Sierra Leone does not have any drug rehabilitation centers to treat tramadol addicts [Cooper Inveen/Al Jazeera]0
Sierra Leone does not have any drug rehabilitation centers to treat tramadol addicts [Cooper Inveen/Al Jazeera]

“Right now our biggest problem is people having access to the illegal tramadol, either through peddlers on the streets or pharmacies abusing their privileges,” said Wilshire Johnson, the president of Sierra Leone’s pharmacy board.

“And it’s sold cheap, 10 capsules for often less than a pint of beer. We’ve tried to put in place stronger regulatory mechanisms, which have worked in certain areas, but there are also a lot of hard-to-reach places, and [the pharmacy board] just doesn’t have the capacity to identify everyone going around the system.”

Johnson believes the rapid expanse in illegal tramadol use over the past two years is rooted in an increase in youth gang activity, accrediting the problem’s ongoing nature to a “general attitude and disposition” towards illegal activity. While some gang members interviewed for this story did admit to pairing tramadol with alcohol, law-abiding citizens also confessed to daily use, with reasons ranging from increased sexual performance to pain relief during long bouts of manual labour.

To Tejan, the solution is a matter of political willpower. He believes Sierra Leone’s legal tramadol is imported at a significantly higher rate than it is prescribed and that efforts to sensitise affected communities about tramadol’s addictive qualities, such as a recent radio campaign, tend to fall short of expectations, often targeting people like college students who have been shown to be less prone to abuse than members of poorer communities.

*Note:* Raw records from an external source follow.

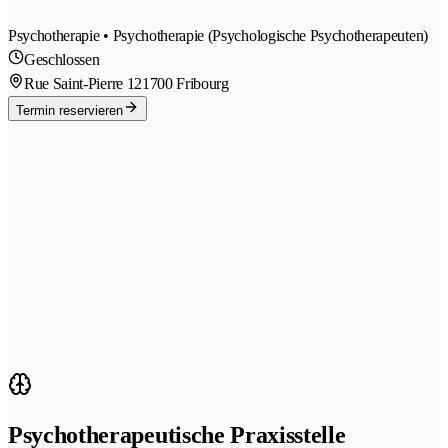
Psychotherapie • Psychotherapie (Psychologische Psychotherapeuten)
Geschlossen
Rue Saint-Pierre 12
1700 Fribourg
Termin reservieren
Psychotherapeutische Praxisstelle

“Sierra Leone has around seven million people with about two thirds relying on traditional herbal remedies and only a third or less even making use of pharmaceutical retailers,” Tejan said. “If you have 10 importers for a product that is not widely prescribed medically, you have to start asking questions. It’s not a safety risk to limit a product that is not fast moving, so if we can begin to control the importers I believe we will have gone 75 percent of the way.”

Even if the flow of tramadol into Sierra Leone can be limited, treatment availability remains poor. The country doesn’t have any drug rehabilitation centres, and with the average Sierra Leonean making less than $2 a day, most addicts will opt to deal with their illness independently before risking money on personalised treatment in the country’s overworked and understaffed government hospitals.

Others, such as Ibrahim Sesay, are looking for any opportunity to kick their habit. All he needs, he said, is for someone to point him in the right direction.

“It scares me how much I want it, how much I need it to live my life,” he said, gripping his handlebars. “All I really want is a way out.”